Tomorrow I will be 38 weeks’ pregnant.  The baby could arrive at any moment.  I had, of course, imagined the moment my parents will meet her, swaddled in a blanket and passed between them for tight squeezes and coos.  When will that happen now? Will they miss her first few weeks? Will they meet her through a closed window?  I remember people telling me how much I will need my Mum in the first few weeks, how it’s not possible to go through those first few weeks with a newborn without someone to hold her whilst you shower, or someone to bring you meals and make you a cup of tea.  I feel anticipatory, abject fear at the idea of Liam going back to work after two weeks, and being here alone with a new baby.  I wonder how long this will go on for.  I wonder how long it will be before her world becomes bigger than just us – when she will see other babies, when she will meet Bodhi dog, when my friends can come and see her.

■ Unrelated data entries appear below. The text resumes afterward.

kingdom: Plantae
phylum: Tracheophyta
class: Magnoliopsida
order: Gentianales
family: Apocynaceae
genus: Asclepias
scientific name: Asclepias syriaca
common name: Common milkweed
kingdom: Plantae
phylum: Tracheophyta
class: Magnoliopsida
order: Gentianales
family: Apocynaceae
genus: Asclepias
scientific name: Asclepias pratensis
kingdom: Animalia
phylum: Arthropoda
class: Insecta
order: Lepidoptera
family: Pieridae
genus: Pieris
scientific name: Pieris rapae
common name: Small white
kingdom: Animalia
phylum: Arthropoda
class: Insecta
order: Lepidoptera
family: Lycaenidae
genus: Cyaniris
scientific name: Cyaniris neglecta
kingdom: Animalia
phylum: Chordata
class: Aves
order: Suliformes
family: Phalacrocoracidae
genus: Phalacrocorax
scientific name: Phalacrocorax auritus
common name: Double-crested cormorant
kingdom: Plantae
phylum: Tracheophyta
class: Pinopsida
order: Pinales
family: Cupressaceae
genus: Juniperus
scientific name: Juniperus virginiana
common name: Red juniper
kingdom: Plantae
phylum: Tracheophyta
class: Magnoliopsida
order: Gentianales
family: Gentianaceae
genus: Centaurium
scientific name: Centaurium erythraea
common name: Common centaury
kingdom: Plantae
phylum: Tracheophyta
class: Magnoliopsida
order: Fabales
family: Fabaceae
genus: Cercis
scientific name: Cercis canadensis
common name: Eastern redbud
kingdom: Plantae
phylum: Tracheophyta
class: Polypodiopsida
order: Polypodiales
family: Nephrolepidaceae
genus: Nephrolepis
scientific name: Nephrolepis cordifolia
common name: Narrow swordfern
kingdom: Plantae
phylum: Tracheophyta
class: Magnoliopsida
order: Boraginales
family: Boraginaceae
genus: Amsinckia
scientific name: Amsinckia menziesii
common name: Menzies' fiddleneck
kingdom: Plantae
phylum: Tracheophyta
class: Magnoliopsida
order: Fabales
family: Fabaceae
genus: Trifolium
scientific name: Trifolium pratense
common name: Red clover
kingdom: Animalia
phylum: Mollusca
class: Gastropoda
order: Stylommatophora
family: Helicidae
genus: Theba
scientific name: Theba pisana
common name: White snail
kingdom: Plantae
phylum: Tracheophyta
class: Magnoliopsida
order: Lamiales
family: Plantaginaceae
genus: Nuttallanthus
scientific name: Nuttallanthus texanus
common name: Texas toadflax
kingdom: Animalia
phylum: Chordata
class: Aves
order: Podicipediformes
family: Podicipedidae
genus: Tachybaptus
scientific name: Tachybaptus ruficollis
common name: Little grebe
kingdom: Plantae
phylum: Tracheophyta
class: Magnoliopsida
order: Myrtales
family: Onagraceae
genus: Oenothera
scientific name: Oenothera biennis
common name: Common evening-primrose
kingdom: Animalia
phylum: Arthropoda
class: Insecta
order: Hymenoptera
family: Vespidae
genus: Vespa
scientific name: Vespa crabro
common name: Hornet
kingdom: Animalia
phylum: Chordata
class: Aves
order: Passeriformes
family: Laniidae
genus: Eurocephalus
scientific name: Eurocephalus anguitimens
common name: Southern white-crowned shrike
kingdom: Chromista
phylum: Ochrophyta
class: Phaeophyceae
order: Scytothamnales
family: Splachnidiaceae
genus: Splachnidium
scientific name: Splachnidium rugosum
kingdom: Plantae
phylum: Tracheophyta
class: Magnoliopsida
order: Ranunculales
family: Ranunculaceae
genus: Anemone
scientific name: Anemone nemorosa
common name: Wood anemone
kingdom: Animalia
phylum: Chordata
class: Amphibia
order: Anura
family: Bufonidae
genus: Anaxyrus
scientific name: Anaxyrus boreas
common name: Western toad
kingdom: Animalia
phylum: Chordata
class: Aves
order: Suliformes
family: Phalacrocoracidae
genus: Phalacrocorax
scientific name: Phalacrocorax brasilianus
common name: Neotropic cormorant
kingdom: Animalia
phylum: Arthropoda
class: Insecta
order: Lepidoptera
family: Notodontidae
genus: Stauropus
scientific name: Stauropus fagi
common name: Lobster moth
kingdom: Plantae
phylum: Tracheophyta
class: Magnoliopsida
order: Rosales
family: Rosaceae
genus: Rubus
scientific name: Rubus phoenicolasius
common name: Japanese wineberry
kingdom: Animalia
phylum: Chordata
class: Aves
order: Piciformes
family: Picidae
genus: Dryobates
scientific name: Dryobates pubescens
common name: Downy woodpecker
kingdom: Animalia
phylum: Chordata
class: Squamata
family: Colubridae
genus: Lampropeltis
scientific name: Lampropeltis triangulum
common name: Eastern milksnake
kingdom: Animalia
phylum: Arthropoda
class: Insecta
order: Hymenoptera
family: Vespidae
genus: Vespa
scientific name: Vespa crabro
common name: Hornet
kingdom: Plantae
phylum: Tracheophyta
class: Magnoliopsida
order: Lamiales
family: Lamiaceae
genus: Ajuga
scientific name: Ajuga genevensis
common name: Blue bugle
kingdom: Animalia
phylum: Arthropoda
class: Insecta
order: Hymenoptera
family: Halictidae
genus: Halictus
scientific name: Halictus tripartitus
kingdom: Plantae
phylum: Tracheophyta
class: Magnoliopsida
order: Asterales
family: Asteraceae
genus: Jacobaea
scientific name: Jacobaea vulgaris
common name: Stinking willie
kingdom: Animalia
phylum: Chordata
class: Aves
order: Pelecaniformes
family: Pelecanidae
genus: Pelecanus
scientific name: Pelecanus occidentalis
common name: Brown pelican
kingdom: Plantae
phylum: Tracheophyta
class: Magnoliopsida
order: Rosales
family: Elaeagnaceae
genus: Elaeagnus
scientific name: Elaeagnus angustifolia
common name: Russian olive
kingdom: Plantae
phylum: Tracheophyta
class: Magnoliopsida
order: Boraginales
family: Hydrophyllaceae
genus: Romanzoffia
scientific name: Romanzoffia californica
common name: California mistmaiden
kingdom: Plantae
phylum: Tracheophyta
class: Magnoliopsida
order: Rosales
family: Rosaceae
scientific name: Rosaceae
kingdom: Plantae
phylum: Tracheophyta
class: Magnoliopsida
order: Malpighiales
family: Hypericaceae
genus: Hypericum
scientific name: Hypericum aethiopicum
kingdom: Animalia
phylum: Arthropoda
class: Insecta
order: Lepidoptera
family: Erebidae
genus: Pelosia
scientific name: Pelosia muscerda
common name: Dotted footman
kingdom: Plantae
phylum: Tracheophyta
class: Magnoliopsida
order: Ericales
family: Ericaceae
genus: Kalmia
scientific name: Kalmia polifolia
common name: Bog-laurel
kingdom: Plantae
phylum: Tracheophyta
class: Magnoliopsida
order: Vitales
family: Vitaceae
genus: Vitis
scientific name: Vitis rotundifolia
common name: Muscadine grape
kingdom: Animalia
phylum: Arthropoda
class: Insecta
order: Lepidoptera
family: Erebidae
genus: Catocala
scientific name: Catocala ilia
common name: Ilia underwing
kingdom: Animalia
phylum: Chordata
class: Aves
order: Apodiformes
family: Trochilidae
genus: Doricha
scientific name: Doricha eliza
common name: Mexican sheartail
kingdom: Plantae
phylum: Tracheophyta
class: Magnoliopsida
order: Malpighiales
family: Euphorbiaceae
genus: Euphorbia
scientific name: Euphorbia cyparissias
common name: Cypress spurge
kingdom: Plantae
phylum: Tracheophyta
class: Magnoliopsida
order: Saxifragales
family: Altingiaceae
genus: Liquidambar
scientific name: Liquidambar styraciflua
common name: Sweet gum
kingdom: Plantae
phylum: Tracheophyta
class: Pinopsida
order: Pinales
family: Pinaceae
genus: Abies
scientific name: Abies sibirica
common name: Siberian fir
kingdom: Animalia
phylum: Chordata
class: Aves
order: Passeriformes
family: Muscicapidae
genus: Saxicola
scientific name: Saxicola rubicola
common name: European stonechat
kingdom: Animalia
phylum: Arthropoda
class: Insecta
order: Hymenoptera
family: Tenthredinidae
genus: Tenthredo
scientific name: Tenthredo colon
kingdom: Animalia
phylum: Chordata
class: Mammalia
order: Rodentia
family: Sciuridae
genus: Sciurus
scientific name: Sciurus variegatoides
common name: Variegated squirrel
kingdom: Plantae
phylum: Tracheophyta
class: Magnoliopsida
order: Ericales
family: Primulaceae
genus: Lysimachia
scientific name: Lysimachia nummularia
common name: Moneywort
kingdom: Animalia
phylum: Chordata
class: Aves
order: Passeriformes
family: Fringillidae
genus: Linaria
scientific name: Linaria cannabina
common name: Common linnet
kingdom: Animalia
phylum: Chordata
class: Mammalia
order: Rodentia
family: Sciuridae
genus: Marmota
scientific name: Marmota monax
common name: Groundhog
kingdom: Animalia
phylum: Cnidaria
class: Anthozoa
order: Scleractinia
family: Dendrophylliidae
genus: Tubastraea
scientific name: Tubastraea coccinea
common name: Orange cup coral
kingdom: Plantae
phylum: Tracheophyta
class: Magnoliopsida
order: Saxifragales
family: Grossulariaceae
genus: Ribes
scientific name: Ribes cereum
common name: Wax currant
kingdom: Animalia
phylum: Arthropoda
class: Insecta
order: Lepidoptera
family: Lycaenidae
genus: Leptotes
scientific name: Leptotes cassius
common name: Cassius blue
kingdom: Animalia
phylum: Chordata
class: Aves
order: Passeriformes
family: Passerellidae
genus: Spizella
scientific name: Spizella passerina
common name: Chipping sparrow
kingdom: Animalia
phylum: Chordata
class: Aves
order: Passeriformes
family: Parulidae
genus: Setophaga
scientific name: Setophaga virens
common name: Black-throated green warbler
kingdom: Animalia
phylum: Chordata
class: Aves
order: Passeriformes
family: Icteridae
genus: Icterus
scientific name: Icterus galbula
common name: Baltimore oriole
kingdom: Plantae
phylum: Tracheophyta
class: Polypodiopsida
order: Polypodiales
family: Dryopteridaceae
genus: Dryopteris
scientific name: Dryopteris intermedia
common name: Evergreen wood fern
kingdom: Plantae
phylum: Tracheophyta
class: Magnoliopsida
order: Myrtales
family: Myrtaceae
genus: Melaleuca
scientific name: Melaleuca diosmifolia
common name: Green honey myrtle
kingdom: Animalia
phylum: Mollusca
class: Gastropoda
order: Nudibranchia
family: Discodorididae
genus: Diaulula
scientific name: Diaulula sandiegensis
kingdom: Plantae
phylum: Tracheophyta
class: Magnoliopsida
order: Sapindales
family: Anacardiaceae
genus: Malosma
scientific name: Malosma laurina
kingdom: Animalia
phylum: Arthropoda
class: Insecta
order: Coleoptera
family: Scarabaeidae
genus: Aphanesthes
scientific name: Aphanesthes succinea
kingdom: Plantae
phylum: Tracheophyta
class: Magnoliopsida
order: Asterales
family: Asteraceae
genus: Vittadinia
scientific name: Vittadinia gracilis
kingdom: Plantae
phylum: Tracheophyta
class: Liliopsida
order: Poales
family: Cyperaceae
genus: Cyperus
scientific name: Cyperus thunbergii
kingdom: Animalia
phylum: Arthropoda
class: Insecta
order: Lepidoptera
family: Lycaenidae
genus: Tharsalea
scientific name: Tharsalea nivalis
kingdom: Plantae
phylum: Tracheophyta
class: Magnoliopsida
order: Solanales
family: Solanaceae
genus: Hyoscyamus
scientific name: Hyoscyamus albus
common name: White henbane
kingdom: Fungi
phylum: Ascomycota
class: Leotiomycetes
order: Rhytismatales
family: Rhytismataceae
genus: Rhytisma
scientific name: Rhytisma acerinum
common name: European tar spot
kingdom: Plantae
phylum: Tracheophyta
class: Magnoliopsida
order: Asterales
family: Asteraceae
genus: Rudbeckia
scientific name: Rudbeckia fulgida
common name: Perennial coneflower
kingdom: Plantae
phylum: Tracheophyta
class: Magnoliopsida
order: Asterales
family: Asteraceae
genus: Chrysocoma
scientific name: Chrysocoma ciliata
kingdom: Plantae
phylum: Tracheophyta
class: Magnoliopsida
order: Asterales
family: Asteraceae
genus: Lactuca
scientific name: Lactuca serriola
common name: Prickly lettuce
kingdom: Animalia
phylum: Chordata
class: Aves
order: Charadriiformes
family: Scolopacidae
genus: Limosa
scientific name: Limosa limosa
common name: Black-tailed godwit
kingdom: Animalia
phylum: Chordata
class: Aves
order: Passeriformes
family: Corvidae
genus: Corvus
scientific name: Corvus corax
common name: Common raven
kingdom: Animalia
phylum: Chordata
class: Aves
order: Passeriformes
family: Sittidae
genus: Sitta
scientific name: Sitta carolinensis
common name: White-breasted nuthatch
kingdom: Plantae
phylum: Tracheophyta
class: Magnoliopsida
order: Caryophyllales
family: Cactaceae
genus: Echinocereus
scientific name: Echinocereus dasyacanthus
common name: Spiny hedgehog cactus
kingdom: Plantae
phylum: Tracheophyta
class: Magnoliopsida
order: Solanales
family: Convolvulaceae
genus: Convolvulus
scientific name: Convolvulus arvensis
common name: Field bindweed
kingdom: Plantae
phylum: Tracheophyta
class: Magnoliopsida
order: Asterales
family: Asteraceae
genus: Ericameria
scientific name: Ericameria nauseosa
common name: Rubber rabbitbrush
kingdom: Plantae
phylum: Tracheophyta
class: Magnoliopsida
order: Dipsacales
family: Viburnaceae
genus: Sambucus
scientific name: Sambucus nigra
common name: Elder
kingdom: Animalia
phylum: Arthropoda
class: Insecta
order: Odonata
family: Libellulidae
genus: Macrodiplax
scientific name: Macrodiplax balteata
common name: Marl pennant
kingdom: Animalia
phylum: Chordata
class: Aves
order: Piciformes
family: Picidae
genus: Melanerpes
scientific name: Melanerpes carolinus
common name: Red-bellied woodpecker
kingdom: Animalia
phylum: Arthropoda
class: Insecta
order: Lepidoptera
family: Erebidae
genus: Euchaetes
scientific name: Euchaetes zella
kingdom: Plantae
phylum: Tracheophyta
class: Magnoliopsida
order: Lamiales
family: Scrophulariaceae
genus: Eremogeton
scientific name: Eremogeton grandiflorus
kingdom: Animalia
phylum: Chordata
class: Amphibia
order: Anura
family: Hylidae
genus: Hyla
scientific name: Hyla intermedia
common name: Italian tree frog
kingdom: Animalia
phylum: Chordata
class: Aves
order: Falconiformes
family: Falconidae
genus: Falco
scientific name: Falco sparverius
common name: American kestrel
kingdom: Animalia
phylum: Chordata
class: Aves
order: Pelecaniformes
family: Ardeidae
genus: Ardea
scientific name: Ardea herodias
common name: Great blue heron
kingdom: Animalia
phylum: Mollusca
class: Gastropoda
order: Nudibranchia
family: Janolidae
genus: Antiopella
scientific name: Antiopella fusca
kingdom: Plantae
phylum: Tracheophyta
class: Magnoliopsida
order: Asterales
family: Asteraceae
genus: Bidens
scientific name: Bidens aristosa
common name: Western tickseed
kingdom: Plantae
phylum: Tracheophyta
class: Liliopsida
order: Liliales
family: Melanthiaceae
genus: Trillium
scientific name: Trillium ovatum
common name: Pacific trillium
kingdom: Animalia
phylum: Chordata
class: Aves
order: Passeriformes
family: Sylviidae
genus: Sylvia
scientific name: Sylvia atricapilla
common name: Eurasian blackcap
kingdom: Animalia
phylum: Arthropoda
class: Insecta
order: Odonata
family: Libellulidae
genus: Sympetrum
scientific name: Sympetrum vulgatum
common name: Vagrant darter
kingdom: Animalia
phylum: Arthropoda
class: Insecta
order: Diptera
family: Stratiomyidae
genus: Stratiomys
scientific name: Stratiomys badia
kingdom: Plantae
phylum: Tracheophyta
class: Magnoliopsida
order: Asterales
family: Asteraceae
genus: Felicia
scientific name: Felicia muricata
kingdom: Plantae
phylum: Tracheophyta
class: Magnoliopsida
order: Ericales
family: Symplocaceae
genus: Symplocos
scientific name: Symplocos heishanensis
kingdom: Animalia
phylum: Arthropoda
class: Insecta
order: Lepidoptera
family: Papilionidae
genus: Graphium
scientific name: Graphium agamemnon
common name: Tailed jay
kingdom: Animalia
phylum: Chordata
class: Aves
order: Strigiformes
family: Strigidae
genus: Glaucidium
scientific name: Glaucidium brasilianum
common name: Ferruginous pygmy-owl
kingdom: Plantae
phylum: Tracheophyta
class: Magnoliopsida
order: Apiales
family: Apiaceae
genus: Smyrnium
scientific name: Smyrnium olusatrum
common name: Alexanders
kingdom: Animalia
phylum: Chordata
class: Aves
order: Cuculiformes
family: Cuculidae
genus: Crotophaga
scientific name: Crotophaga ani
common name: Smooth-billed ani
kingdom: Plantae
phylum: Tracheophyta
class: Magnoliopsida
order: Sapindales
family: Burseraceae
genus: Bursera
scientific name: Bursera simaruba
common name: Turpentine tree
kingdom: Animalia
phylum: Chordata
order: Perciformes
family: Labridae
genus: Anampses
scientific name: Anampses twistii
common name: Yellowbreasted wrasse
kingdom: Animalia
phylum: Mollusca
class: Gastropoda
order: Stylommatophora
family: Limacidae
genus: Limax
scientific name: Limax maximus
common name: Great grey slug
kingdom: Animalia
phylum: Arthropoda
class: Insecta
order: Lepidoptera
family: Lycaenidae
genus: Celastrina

I feel scared a lot.  I feel excited a lot too.  I am enormously grateful for the ‘check-ins’ from friends, and for people who listen to my worries and sadnesses and don’t tell me that it could be worse, or make my concerns feel small.  I think that it is valid to feel sad for the things we have missed out on.  I think that you can still be sad when others are in worse situations, just as you can still be happy when others have seemingly more reason to be so.  I also feel enormous empathy for those who are suffering because of these circumstances – women who have had their IVF put on hold, women who are reading the Facebook posts of women like me and feeling that they would love to have a cancelled baby shower because it would mean they would be having a baby.  I have friends with cancelled weddings, birthday parties and holidays.  I know of people who aren’t seeing their children at the moment as they’re living with another parent and the situation won’t allow it.  I am in a Facebook group where single mothers are asking for suggestions for cheap meals they can cook because they’ve lost their job and their food budget has been cut in half.  I hear the stories of those who have lost family members, I see the numbers of NHS workers who have died rise, and rise.  A storm is upon us and we are all in different sized boats, trying to get through to the other side.  Some of the time we dream of the calm, some of the time the waves feel like they might break us.  It is hard for everyone, but that doesn’t mean it’s not also hard for us.  I am learning to allow the waves to come and go – some big, some small, all valid.